» **PROBLEM**: In the article on the health care law challenges, turn the paragraph beginning "Currently, four Circuit Courts" into a short bulleted list that keeps its main facts.

» **SOURCE PASSAGE**:
════════════════

Earlier this week, the legal challenge to last year’s Patient Protection and Affordable Care Act moved one step closer to the Supreme Court. A three-judge panel of the Fourth Circuit U.S. Court of Appeals heard oral arguments for two lawsuits against the landmark health care reform bill — one brought by the State of Virginia and the other by Liberty University, a small religious-affiliated school located in Lynchburg, Virginia.
At the heart of Virginia’s challenge to the law is the Federal requirement that by 2014 all individuals have health insurance or pay a fee. Under the plan, those who cannot afford coverage will receive subsidies to purchase it or will be covered by Medicaid. Supporters of the law argue that Congress has the authority to impose such mandates under the constitutional provision allowing it to regulate interstate commerce. Opponents counter that refusing to buy insurance is a noneconomic inactivity and does not constitute commerce.
The Liberty University lawsuit also challenges the individual mandates, as well as what it sees as public funding of abortions in the law and regulations placed on the school as a health care provider to its employees.
So far there, have been 31 challenges to the health care reform law filed in Federal district court, with around 24 having been decided. Although most of the time the law has been upheld, a Federal district judge in Virginia struck down the mandate portion of the law in the case brought by the State of Virginia. In Florida, a district court judge ruled the entire law unconstitutional because he held that the mandate provision could not be separated from the rest of the legislation.
Currently, four Circuit Courts — the intermediate step between Federal district courts and the U.S. Supreme Court — have scheduled arguments to consider the lower court decisions, with the Fourth Circuit being the first to act. The Sixth Circuit (June 1), the 11th Circuit (June 8), and the Third Circuit (June 23) are the other three. Appeals are currently pending in the Eighth, Ninth, and District of Columbia circuits.
So far, the partisan ties of the presiding judges has been an important factor in how the challenges have been resolved, with Democratic-appointed judges generally upholding the law while the two Republican-appointed judges in Virginia and Florida struck it down. If this trend holds true at the circuit level, it could be good news for supporters of the law, as all three Fourth Circuit judges who were randomly chosen by computer to hear the Virginia cases were appointed by Democrats — one by President Bill Clinton and two by President Barack Obama.
During oral arguments, the judges appeared to be skeptical of the State of Virginia’s standing to bring suit challenging the law and generally were sympathetic to the U.S. government’s arguments. In a reflection of the importance the Obama Administration has put on defending the law in appellate court, it had acting U.S. Solicitor General Neal Katyal, who normally only appears before the Supreme Court, travel to Richmond, Va., to argue the case.
Supreme Court Debates will be closely monitoring the challenges to the health care reform law as the progress through the U.S. legal system and will be providing extensive coverage of the case when it almost certainly is granted review by the U.S. Supreme Court, possibly as early as this fall.

════════════════

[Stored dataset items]
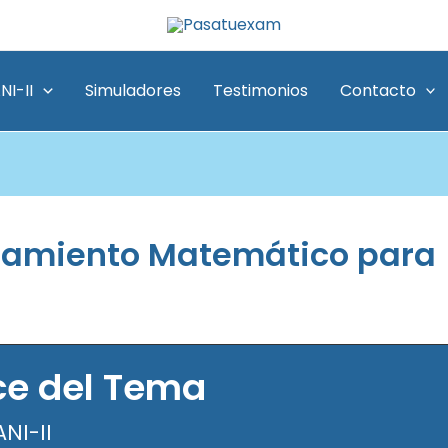
NI-II
Simuladores
Testimonios
Contacto
samiento Matemático para
ce del Tema
NI-II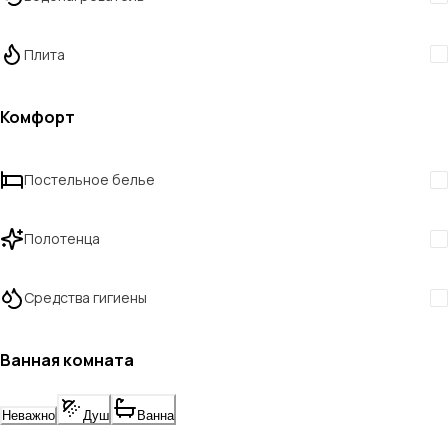
Плита
Комфорт
Постельное белье
Полотенца
Средства гигиены
Ванная комната
Неважно
Душ
Ванна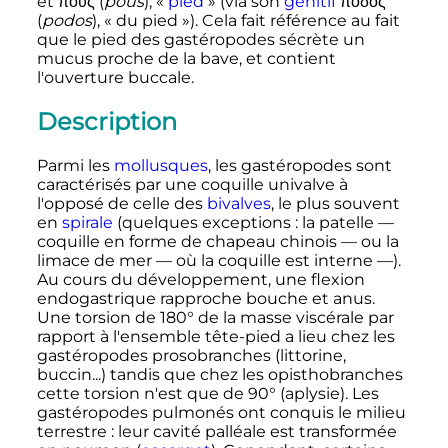
et
πούς
(
poús
)
, «
pied
» (via son
génitif
ποδός
(
podos
)
, «
du pied
»). Cela fait référence au fait
que le pied des gastéropodes sécrète un
mucus proche de la bave, et contient
l'ouverture buccale.
Description
Parmi les
mollusques
, les gastéropodes sont
caractérisés par une coquille univalve à
l'opposé de celle des
bivalves
, le plus souvent
en
spirale
(quelques exceptions
: la patelle —
coquille en forme de chapeau chinois — ou la
limace de mer — où la coquille est interne —).
Au cours du développement, une flexion
endogastrique rapproche bouche et anus.
Une torsion de 180° de la masse viscérale par
rapport à l'ensemble tête-pied a lieu chez les
gastéropodes prosobranches (littorine,
buccin...) tandis que chez les opisthobranches
cette torsion n'est que de 90° (aplysie). Les
gastéropodes pulmonés ont conquis le milieu
terrestre
: leur cavité palléale est transformée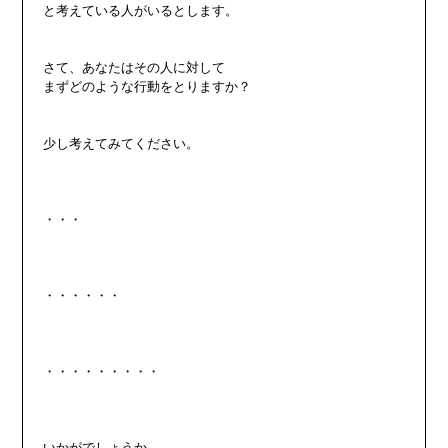
と考えている人がいるとします。

さて、あなたはその人に対して

まずどのような行動をとりますか？

少し考えてみてください。

・・・

・・・・・・

・・・・・・・・・

いかがでしょうか。
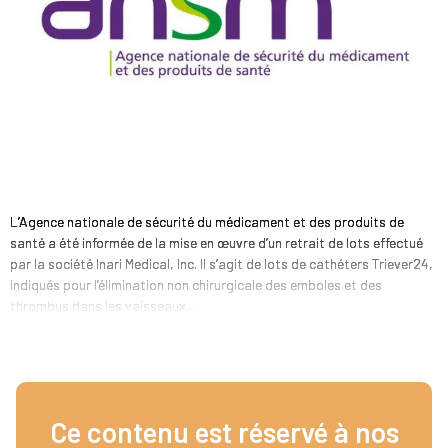
L’Agence nationale de sécurité du médicament et des produits de
santé a été informée de la mise en œuvre d’un retrait de lots effectué
par la société Inari Medical, Inc. Il s’agit de lots de cathéters Triever24,
indiqués pour l’élimination non chirurgicale des emboles et des
thrombus dans les vaisseaux...
Ce contenu est réservé à nos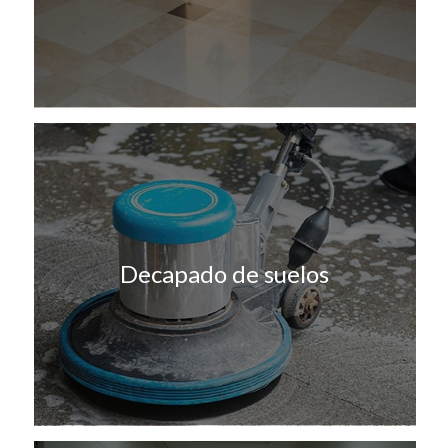
Decapado de suelos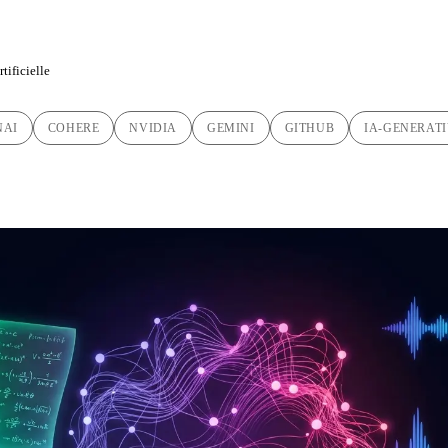
tificielle
NAI
COHERE
NVIDIA
GEMINI
GITHUB
IA-GENERAT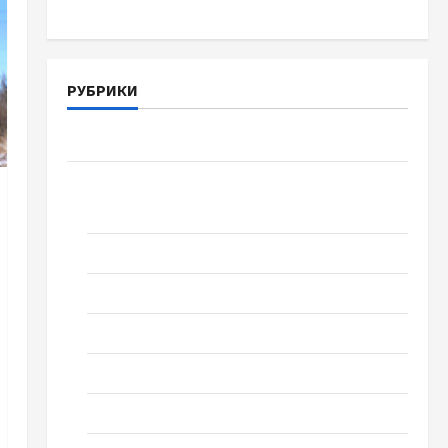
РУБРИКИ
Война-Память-Честь
Новости
выпуск 1978 года
Домашний ресторан
Кино
Музыка
Поэзия
Проза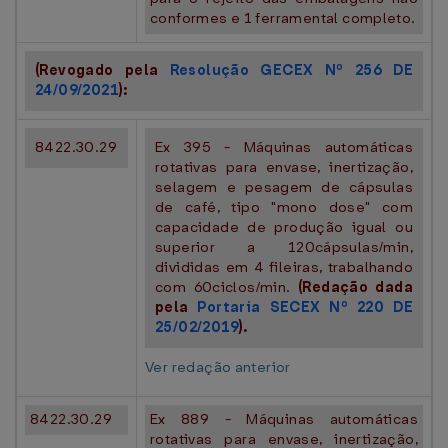
conformes e 1 ferramental completo.
(Revogado pela
Resolução GECEX Nº 256 DE
24/09/2021
):
8422.30.29
Ex 395 - Máquinas automáticas
rotativas para envase, inertização,
selagem e pesagem de cápsulas
de café, tipo "mono dose" com
capacidade de produção igual ou
superior a 120cápsulas/min,
divididas em 4 fileiras, trabalhando
com 60ciclos/min.
(Redação dada
pela
Portaria SECEX Nº 220 DE
25/02/2019
).
Ver redação anterior
8422.30.29
Ex 889 - Máquinas automáticas
rotativas para envase, inertização,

════════════════

» **ANSWER**:
- Four Circuit Courts, the intermediate step between Federal district courts and the U.S. Supreme Court, have scheduled arguments to consider the lower court decisions.
- The Fourth Circuit was the first to act.
- The other three are the Sixth Circuit (June 1), the 11th Circuit (June 8), and the Third Circuit (June 23).
- Appeals are pending in the Eighth, Ninth, and District of Columbia circuits.